What to produce: Continue the adoption requirements text below, starting after its final sentence.

Document text:
=== Begin Enclosure ===

Click on each factor to learn more. Current as of January, 2017. This information is subject to change; therefore, check with an agency that places from this country for the most current information.
+ Parental Age
Parents must be between 30 and 50 years old and between 14 and 45 years older than the child. For married couples, one parent may be as young as 25 years old provided that the other parent is between 30 and 50 years old and there is no more than a 15-year age difference between spouses. There is greater flexibility for parents adopting an older child or a child with special needs.
+ Children in Family
Allowed. Parents may be required to provide documentation of sufficient resources to support another child.
+ Medical Restrictions
Parents should be in good physical and mental health. Parents with significant health issues or disabilities are required to provide a letter from a doctor in support of the adoption. Parents with a history of mental health issues will be evaluated on a case-by-case basis.
+ Children Available
Healthy children 2 to 16 years old; children with mild to severe special needs and sibling groups.
Boys and girls; parents may request a gender.
+ Referral Method
Once the dossier has been approved by the Institut du Bien Etre Social et de Recherches (IBESR), the adoption service provider matches the parents with a child in their system. The referral usually consists of a medical, social, developmental and background report and pictures of the child. Parents have two weeks to accept a referral.

=== End Enclosure ===

Stored data entries:
=== Begin Enclosure ===

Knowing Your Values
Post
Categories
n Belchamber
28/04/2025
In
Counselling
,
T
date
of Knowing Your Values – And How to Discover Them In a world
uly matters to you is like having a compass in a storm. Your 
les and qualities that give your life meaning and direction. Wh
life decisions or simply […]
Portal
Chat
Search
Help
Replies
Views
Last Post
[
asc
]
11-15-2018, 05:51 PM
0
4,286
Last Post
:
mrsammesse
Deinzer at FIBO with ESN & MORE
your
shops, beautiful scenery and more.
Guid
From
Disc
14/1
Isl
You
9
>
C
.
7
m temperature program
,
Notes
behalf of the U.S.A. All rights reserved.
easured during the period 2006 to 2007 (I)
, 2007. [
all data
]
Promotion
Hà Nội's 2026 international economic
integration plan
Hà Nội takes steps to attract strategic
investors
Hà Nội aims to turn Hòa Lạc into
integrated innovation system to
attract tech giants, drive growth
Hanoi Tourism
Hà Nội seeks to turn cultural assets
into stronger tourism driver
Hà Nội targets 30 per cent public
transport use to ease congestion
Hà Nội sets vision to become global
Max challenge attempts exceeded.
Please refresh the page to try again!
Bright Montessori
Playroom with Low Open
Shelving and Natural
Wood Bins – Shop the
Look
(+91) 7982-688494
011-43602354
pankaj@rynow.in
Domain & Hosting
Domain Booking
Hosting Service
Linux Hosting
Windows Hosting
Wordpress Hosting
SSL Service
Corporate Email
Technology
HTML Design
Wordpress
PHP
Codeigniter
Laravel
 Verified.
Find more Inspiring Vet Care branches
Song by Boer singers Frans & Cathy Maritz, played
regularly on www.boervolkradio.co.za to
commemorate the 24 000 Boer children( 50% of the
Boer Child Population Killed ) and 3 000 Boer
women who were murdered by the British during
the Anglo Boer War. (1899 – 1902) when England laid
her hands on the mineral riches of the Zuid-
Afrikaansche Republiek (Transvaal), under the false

=== End Enclosure ===

Reply to the task:
+ Travel in Country
2 trips, approximately 2 weeks and 1 week long. Both parents are required to travel on the first trip, but only one must make the second trip. After accepting a referral, the parents travel to Haiti to meet their child and “bond” daily. Upon return to the US, parents file the I-800 for each child, and return to Haiti 9 to 18 months later and escort their child home.
+ Wait After Referral
9-24 months; the adoption is finalized in Haiti, which is a complex and time-consuming legal process.
+ Orphanage/Foster Care
Orphanages (called crèches) run by various individuals or organizations ranging from Haitian citizens to charitable organizations. Crèches are licensed by the central authority (IBESR) to care for the children while the adoption takes place. This is separate from orphanages, which are not licensed by IBESR. These orphanages may house orphans/children who may or may not be available for adoption.
+ Prevalence of FASD
Not enough placements to get a consensus from IA doctors interviewed. Given the nature of Haitian society, agencies and families report that they have not seen many substance-exposed children.
+ Adequacy of Medical Reports
Very good; children are typically given psychological exams that pinpoint any possible developmental delays, and each child is tested for HIV, Sickle Cell Anemia, Hepatitis B, VDRL (Syphilis), and is given a Complete Blood Count (CBC).
+ Program Stability
Variable; Haiti’s adoption program has recently undergone significant changes as a result of converting from a non-Hague to a Hague country and the overall stability is improving, but parents are cautioned to expect delays.
+ Post Adoption Reports
Required at 6, 12, 18 and 24 months, then annually for 3 years. The first 4 reports must be prepared by a social worker or adoption agency. The remaining 3 reports can be prepared by the adoptive parents.
+ Additional Information
- The US State Department periodically issues travel warnings for travel to Haiti. Check with the State Department for the current status.
- Delays are common in Haitian adoptions and are often outside the control of even the best agency.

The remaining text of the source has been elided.